4
votes

I have created a AWS glue job which executes successfully. However, I am unable to put any custom logging inside the job.

How can I create a log file in AWS S3 bucket so that I can keep a track of the everyday job execution?

Currently, when my job executes it creates the default logs (i.e. spark logs) and I can see it in AWS cloud watch. What is best practice for logging events in AWS glue?

1
please be specific what information you cant to show in cloud watch i will suggest a solution according to thatvarnit
I agree to the point that by mentioning print or logger statements we can log all the events in cloud watch.But the issue is that the cloud watch logs become too big to find out the root cause of the failure.Hence thinking of a creating a custom log to create in S3 bucket so that the spark logs goes to the cloud watch and the custom logs gets created in S3 bucket.trp
ya you can do that just create a cloudwatch event to watch aws glue job and then store the logs by executing your custom code through aws lambda is that what you want ?varnit
Yes @varnit.I am very new to AWS.Can you please elaborate or provide me any link which would be helpful?trp
Errors are logged separately by cloud watch which is not bulky like the default log.

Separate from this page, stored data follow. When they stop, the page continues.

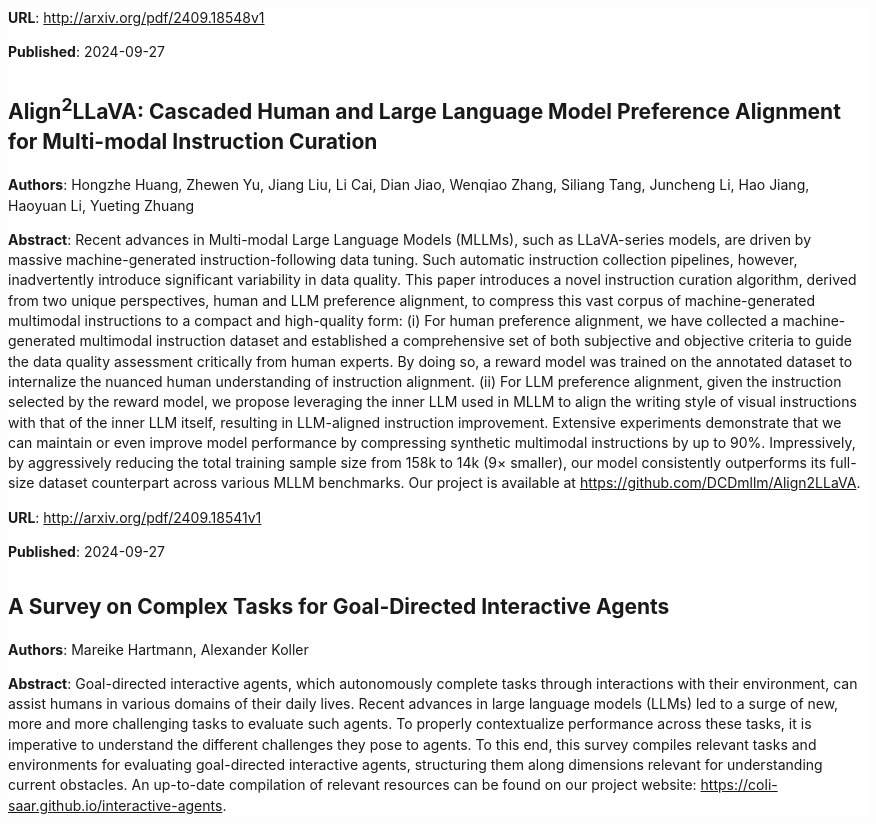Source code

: **URL**: http://arxiv.org/pdf/2409.18548v1

**Published**: 2024-09-27

## Align$^2$LLaVA: Cascaded Human and Large Language Model Preference Alignment for Multi-modal Instruction Curation

**Authors**: Hongzhe Huang, Zhewen Yu, Jiang Liu, Li Cai, Dian Jiao, Wenqiao Zhang, Siliang Tang, Juncheng Li, Hao Jiang, Haoyuan Li, Yueting Zhuang

**Abstract**: Recent advances in Multi-modal Large Language Models (MLLMs), such as
LLaVA-series models, are driven by massive machine-generated
instruction-following data tuning. Such automatic instruction collection
pipelines, however, inadvertently introduce significant variability in data
quality. This paper introduces a novel instruction curation algorithm, derived
from two unique perspectives, human and LLM preference alignment, to compress
this vast corpus of machine-generated multimodal instructions to a compact and
high-quality form: (i) For human preference alignment, we have collected a
machine-generated multimodal instruction dataset and established a
comprehensive set of both subjective and objective criteria to guide the data
quality assessment critically from human experts. By doing so, a reward model
was trained on the annotated dataset to internalize the nuanced human
understanding of instruction alignment. (ii) For LLM preference alignment,
given the instruction selected by the reward model, we propose leveraging the
inner LLM used in MLLM to align the writing style of visual instructions with
that of the inner LLM itself, resulting in LLM-aligned instruction improvement.
Extensive experiments demonstrate that we can maintain or even improve model
performance by compressing synthetic multimodal instructions by up to 90%.
Impressively, by aggressively reducing the total training sample size from 158k
to 14k (9$\times$ smaller), our model consistently outperforms its full-size
dataset counterpart across various MLLM benchmarks. Our project is available at
https://github.com/DCDmllm/Align2LLaVA.

**URL**: http://arxiv.org/pdf/2409.18541v1

**Published**: 2024-09-27

## A Survey on Complex Tasks for Goal-Directed Interactive Agents

**Authors**: Mareike Hartmann, Alexander Koller

**Abstract**: Goal-directed interactive agents, which autonomously complete tasks through
interactions with their environment, can assist humans in various domains of
their daily lives. Recent advances in large language models (LLMs) led to a
surge of new, more and more challenging tasks to evaluate such agents. To
properly contextualize performance across these tasks, it is imperative to
understand the different challenges they pose to agents. To this end, this
survey compiles relevant tasks and environments for evaluating goal-directed
interactive agents, structuring them along dimensions relevant for
understanding current obstacles. An up-to-date compilation of relevant
resources can be found on our project website:
https://coli-saar.github.io/interactive-agents.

Make sure you are logging correctly.Abraham

1 Answers

3
votes

Best-practice logging

AWS Glue is designed to best log via CloudWatch (see this documentation for details). Since your logs are getting too big to identify the root cause, and there's no event to hook in CloudWatch that'd line up with @varnit's suggestion, we can do the next-best thing: create a CloudWatch dashboard with a query pulling a filtered version of your logs.

Create a custom dashboard

On the CloudWatch console, navigate to "Dashboards" and select "Create dashboard". Name it something meaningful (e.g., "glue-custom-logs"). Continuing, we'll add and configure a "Query results" widget. Choose your log stream, likely "/aws-glue/jobs/error" if you went with the defaults, and note that Glue defaults to the error stream if you're using normal python prints. Choose a sane window of time for your lookback so your results are somewhat pre-filtered.

If you have a unique identifier in your custom log messages, such as "glue-custom-log", we can now easily write a query filtering the results:

fields @timestamp, @message
| filter @message like 'glue-custom-log'
| sort @timestamp desc

Save the widget, save the dashboard, and you now have an easy-access pre-filtered log in CloudWatch for your custom logging needs.